WORK INSTRUCTION
Starting at the line below that contains "thumb mcp: (523, 466)", print each line through the end of the records exactly as it appears.

DATA SHOWN
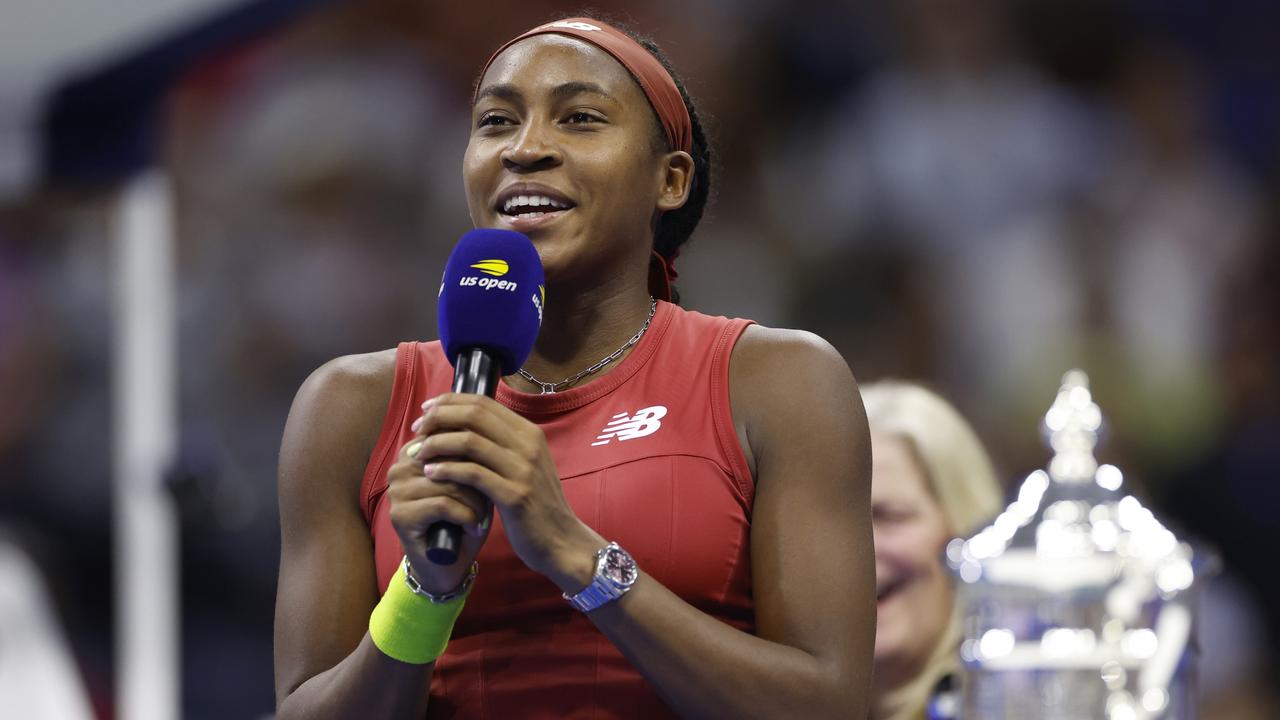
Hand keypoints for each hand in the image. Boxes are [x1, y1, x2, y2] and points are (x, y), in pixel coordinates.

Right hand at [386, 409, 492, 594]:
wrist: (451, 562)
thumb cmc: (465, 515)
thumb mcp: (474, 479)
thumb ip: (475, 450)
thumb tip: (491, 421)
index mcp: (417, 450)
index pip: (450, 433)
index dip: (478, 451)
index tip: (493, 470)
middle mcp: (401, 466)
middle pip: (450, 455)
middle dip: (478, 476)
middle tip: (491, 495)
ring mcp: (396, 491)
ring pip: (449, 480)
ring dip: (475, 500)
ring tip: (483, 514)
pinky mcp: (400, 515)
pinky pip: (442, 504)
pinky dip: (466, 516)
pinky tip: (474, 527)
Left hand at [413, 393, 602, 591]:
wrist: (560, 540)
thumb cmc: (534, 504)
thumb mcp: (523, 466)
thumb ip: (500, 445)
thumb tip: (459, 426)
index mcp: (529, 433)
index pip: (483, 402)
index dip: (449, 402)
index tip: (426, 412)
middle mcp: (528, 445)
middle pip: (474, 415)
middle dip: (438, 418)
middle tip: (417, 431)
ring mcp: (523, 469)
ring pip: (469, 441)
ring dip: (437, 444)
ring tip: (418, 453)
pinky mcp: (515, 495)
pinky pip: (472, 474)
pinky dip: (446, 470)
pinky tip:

SOLUTION FOR THIS EXERCISE
thumb mcp: (523, 466)
thumb ip: (500, 445)
thumb tip: (459, 426)
index mcp: (529, 433)
index pip: (483, 402)
index dip: (449, 402)
index tip: (426, 412)
middle mcp: (528, 445)
middle pip: (474, 415)
middle dip: (438, 418)
middle tip: (417, 431)
ring mcp: (523, 469)
ring pip: (469, 441)
ring dip: (437, 444)
ring tip: (418, 453)
pinky mcp: (515, 495)
pinky pip: (472, 474)
pinky dip: (446, 470)
pinky tip:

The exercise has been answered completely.